*** DOCUMENT PASSAGE Section Begins ***

On Monday, the president also formally directed federal agencies to research smart-gun technology aimed at keeping unauthorized users from firing weapons, and to explore making such gun-safety advances a specification when the federal government, as the nation’s largest purchaser of firearms, buys its weapons.
NEW YORK TIMES EDITORIAL
On Tuesday in the East Room of the White House, President Obama formally announced that he would be taking a series of executive actions — all of them within his powers as president. It was an important step, since he sometimes seems alone in Washington in his willingness to take on the issue of guns. But none of his actions are aimed at taking weapons away from law-abiding citizens, and none will have that effect. In fact, there has been no bill in real contention in Congress for many years that would reduce the number of guns currently in circulation, or disarm any law-abiding Americans.
And yet, as happens every time, the response from the anti-regulation crowd (even before the White House said a word in public about Mr. Obama’s plans) was to deliberately misstate what Mr. Obama was intending. The president said he wanted to increase the number of government agents to process background checks and make the existing system more effective. He also plans to modestly expand the number of dealers who need federal licenses under current law and said he would ask Congress for more money to combat mental illness.
The Republican machine’s reaction took none of that into account.
Given the situation, it’s hard to imagine a serious conversation about guns as long as politicians in thrall to the gun lobby choose to misrepresent what supporters of gun safety laws are actually saying. Those supporters, by the way, include the 90 percent of Americans who favor universal background checks for gun buyers.
The hear-nothing crowd did not budge when college students were slaughtered on campuses like Virginia Tech, when grade school children were massacred in Connecticut, when people were shot to death in a movie theater in Colorado — and in so many other places, including every day on our streets and in our homes.
They were not even moved to have a serious conversation about gun safety after self-proclaimed Islamist terrorists attacked law-abiding American citizens in California using weapons obtained in the free market of death-dealing instruments so highly prized by the National Rifle Association and those who do its bidding.

*** DOCUMENT PASSAGE Section Ends ***
*** DATA BELOW Section Begins ***

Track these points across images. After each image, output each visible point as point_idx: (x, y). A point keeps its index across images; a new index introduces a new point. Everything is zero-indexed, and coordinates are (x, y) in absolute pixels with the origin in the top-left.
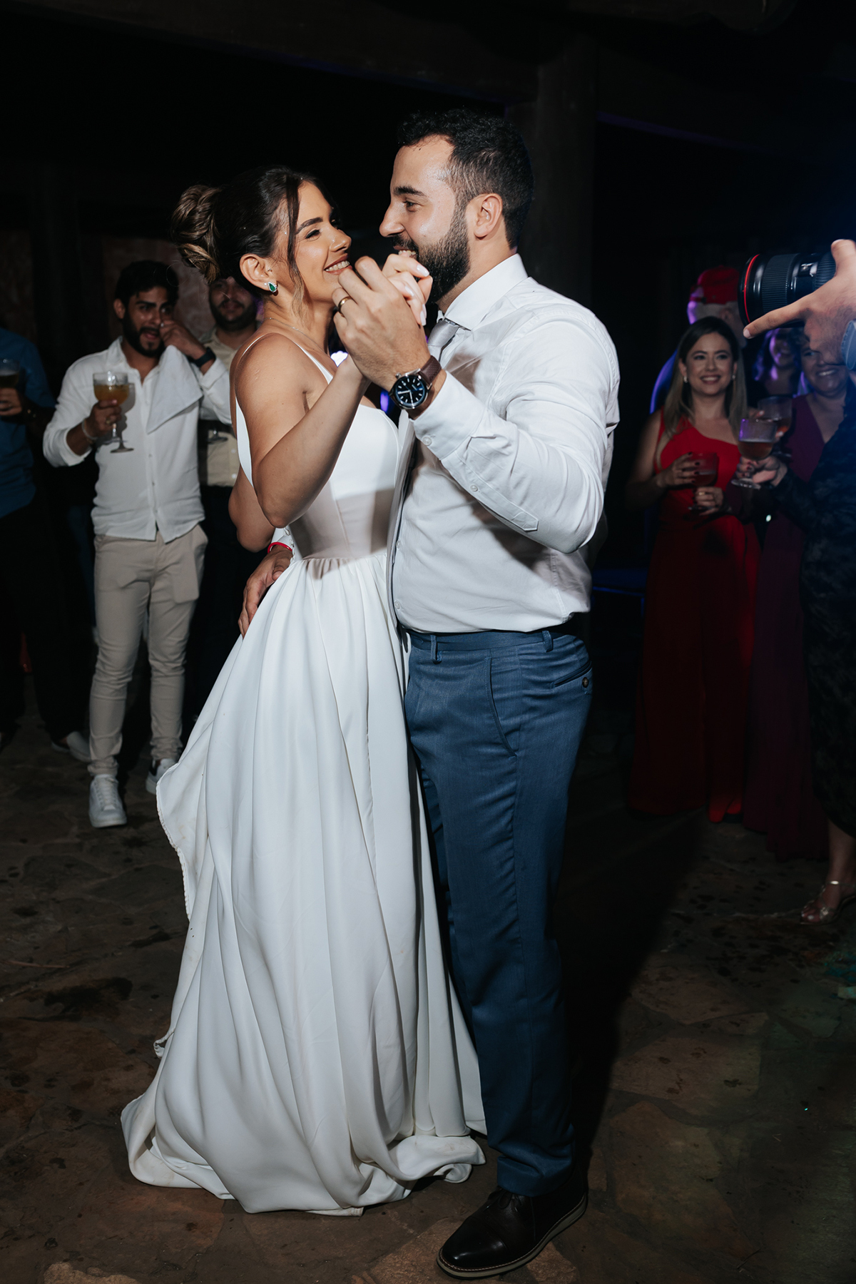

*** DATA BELOW Section Ends ***

▶ **YOUR GOAL**: According to the editorial on gun policy, in which room of the White House did President Obama announce his executive actions? The listing is separate material with no connection to the editorial on gun policy.

▶ **YOUR SOLUTION**: The East Room.